“Strangely, Miss Allard,” he said, “I do not feel unmanned in admitting that, yes, indeed it is—and the last time too, I fervently hope. Who is going to wash all those dishes?”

A stupid question if ever he had asked one.

“I am,” she said, “unless I have a volunteer helper. I doubt it is even worth asking Thomas. And I sent Wally away to shave. I daresay that task will occupy him for the next hour or so. That leaves your coachman or . . .” She raised her eyebrows.

How the devil had he got himself into this ridiculous situation? She was not seriously expecting . . . But of course she was not. There was undisguised ridicule in her eyes.

“Do you want me to wash or dry?” he asked curtly.

“You had better dry,” she said. “You might ruin your gentleman’s hands if you had to keep them submerged in water for too long.”

“My valet would weep,” he admitted. “He went home ahead of me yesterday. He would refuse to leave my side ever again.”

This was turning into a stranger day by the moment, he thought as they proceeded to wash and dry the dishes while the potatoes bubbled merrily in their pot and the smell wafting from the oven caused his stomach to groan in protest at being kept waiting for its dinner. It was a day unlike anything else in his previous experience.

He never ever stopped at any inn but the very best. He rarely traveled without his valet, but Jeffreys had had a cold and Lucius had not been able to bear the thought of listening to his self-pitying sniffs all the way home in the carriage. He had not set foot inside a kitchen since he was a child, when he had visited frequently and clandestinely in order to beg tasty morsels. He liked his creature comforts, or, if he did give them up, in order to go out riding on a rainy day, for example, he liked to do so voluntarily and in pursuit of an activity he enjoyed or considered worthwhile.

This day had been a disaster ever since Peters had overtaken a carriage so ancient that Lucius had wondered if the snowstorm had somehow catapulted him back in time. And the day was not getting any better.

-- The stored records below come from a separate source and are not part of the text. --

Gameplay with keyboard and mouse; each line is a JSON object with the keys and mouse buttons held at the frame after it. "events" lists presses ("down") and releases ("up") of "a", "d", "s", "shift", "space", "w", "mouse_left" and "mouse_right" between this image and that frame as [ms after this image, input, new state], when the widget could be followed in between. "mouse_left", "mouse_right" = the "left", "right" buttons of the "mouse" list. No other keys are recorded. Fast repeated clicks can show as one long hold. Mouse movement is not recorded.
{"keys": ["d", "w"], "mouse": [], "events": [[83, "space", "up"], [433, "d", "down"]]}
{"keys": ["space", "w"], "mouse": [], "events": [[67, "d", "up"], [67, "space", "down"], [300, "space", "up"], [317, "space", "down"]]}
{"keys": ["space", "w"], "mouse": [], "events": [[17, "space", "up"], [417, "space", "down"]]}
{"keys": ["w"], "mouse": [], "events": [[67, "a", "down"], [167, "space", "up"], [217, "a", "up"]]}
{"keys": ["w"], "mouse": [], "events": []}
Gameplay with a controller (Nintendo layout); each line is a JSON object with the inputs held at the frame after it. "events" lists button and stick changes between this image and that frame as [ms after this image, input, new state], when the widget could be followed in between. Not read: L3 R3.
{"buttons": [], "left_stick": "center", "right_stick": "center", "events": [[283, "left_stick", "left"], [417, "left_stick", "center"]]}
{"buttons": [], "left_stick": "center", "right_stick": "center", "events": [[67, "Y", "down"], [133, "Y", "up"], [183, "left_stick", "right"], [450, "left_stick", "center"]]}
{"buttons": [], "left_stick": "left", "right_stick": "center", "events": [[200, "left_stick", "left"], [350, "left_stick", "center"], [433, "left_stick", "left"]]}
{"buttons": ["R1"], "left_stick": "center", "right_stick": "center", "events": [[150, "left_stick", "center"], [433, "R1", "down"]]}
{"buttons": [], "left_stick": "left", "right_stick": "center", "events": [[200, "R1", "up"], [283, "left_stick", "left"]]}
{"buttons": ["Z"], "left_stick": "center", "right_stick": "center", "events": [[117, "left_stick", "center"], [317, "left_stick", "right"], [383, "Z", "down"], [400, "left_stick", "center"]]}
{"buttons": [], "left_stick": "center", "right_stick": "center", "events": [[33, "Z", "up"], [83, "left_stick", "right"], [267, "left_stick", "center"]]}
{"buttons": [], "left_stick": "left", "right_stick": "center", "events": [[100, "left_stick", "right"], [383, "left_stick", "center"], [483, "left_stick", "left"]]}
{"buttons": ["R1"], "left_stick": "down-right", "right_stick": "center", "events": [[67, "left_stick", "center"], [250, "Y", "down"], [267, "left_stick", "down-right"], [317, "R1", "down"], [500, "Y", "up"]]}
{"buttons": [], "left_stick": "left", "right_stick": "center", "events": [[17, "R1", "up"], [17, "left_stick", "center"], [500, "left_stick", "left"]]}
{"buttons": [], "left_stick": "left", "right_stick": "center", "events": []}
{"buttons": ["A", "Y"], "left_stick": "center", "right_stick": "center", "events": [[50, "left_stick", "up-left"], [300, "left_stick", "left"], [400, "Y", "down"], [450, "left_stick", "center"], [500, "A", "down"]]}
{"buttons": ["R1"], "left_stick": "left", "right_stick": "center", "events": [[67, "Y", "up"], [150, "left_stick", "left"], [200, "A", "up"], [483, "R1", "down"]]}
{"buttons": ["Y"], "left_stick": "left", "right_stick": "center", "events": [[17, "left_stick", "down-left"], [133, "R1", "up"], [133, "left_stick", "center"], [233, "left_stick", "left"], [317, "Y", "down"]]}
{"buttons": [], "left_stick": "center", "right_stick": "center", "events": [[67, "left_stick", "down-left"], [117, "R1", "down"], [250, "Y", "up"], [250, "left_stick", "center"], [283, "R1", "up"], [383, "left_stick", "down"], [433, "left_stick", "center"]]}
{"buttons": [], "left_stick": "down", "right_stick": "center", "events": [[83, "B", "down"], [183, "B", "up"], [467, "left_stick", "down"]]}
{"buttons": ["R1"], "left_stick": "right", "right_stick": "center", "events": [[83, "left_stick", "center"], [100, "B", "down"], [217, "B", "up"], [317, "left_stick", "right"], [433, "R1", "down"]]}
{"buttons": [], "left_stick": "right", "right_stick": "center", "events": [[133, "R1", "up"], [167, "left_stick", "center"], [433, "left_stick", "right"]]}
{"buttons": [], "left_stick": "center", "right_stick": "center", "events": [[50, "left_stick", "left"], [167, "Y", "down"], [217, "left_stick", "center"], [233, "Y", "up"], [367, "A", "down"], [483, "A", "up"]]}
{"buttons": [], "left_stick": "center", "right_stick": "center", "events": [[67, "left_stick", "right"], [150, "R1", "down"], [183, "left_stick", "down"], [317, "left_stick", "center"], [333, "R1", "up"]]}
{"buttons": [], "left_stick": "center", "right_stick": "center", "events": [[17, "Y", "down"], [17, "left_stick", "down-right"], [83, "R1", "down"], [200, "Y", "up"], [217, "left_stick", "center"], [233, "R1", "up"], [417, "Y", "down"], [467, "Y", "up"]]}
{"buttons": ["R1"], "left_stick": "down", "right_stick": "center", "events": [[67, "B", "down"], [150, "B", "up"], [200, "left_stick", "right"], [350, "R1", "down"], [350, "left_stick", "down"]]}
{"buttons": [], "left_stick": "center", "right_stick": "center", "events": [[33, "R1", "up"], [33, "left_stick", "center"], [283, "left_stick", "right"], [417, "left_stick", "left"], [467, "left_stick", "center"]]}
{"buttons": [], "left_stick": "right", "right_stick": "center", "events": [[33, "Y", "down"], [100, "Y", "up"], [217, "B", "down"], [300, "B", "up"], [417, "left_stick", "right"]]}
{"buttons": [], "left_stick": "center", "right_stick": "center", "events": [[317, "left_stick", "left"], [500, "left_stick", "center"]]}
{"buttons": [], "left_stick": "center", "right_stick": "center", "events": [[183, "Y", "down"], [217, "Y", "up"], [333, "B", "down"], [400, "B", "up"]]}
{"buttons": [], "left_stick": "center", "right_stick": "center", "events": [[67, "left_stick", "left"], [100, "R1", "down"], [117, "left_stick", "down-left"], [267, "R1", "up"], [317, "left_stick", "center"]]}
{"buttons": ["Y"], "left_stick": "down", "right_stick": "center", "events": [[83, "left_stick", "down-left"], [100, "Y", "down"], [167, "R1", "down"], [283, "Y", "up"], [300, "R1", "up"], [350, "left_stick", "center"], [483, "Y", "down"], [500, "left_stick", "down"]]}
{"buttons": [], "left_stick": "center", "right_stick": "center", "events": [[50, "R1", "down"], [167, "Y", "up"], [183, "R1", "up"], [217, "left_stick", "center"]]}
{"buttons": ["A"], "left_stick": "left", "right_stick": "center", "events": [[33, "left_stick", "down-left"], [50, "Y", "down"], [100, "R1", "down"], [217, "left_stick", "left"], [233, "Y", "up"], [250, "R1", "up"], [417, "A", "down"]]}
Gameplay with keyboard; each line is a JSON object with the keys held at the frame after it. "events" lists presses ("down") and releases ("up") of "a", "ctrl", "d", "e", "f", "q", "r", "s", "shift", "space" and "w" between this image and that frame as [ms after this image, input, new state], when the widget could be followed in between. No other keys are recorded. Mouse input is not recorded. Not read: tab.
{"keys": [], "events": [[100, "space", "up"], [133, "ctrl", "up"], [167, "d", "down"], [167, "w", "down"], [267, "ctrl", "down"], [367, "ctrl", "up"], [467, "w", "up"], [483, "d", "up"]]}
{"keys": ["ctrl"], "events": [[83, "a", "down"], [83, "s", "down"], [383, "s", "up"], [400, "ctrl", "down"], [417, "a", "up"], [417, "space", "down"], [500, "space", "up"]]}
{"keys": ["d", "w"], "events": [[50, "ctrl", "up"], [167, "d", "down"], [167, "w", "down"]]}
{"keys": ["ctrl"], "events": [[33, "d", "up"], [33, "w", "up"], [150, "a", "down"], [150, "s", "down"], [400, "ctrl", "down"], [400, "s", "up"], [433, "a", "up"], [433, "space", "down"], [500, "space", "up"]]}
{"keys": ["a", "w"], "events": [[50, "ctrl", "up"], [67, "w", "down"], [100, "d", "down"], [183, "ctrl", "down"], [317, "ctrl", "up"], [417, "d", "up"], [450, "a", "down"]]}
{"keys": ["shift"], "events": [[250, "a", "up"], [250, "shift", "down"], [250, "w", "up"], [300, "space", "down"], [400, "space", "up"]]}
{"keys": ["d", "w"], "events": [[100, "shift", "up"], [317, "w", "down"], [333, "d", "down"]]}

It was strange, then, that he was beginning almost to enjoy it.

“You do realize, do you not,” she said as he tossed down the wet towel on top of the final dish after drying it, “that there will be this to do all over again after dinner?”

He looked at her with incredulity.

“Miss Allard,” he said before making his escape back into the taproom, “has no one ever explained to you what servants are for?”

By the time they had dined and Mr. Marshall had assigned Wally and the two grooms the task of washing the dishes, Frances was feeling tired. It had been a long, more than strange day, and the darkness of the winter evening made it seem later than it was. The wind that rattled the window of the taproom and moaned in the chimney, and the heat and crackling sounds coming from the fire were lulling. So was the hot tea she was sipping.

She sat gazing into the fire, drinking her tea and watching with her peripheral vision the supple, highly polished leather of Mr. Marshall’s Hessian boots crossed at the ankle and resting on the hearth in an informal, relaxed pose that somehow made him seem twice as male as he had seemed before.

Dangerously male, in fact.

She dared not excuse herself and go up to bed. She would actually have to get to her feet and announce that she was going up there, to the room next to his. There was not even a lock on the door, she had discovered. Not that she suspected him of fancying her. But even so . . .

He sighed with apparent contentment.

“There was only one thing wrong with that beef pie, Miss Allard,” he said. “It has spoiled me for all others.”

It had turned out rather well considering the fact that she had never before cooked unsupervised and had not cooked at all for several years. But the compliment surprised her. He did not seem like the sort of man who handed out a great deal of praise.

“The potatoes were rather good too,” she said, provoking an unexpected bark of laughter from him.

Their acquaintance had started very badly, of course. But there was no point in keeping up an open hostility just for the sake of being nasty and provoking nastiness, was there? Somehow, by unspoken consent, they had laid down their weapons and made a sort of grudging peace.

But how strange it was to be sitting thus, alone with a very handsome, masculine gentleman, who was slouched in his chair, totally at his ease. And to know that they would spend the night within a few feet of each other, alone together on the upper floor of the inn. This was the stuff of fantasy and daydreams. But such fantasies were not quite as comfortable when they became reality.

Good heavens, for the past three years she had lived and consorted with none but females, if one discounted Mr. Keeble, the elderly porter at Miss Martin’s school.

“Your home is in Bath, is it?” Mr. Marshall asked her.

“Yes,” she said. “I live at the school where I teach.”

“Ah,” he said, “so you are a teacher.”

He had guessed it, had he? But it was not surprising. She was obviously not a fashionable lady any longer, was she? Even the private carriage in which she had been traveling was shabby despite the wealth of her great- aunts.

“At a girls’ school,” she said. “A very good one. Miss Martin opened it nine years ago with a few pupils and a very small budget. But her reputation as a good teacher and the help of a benefactor whose identity she does not even know enabled her to expand into the house next door and to take in charity girls as well as paying ones. She was also able to employ more teachers. I have been there for three years.”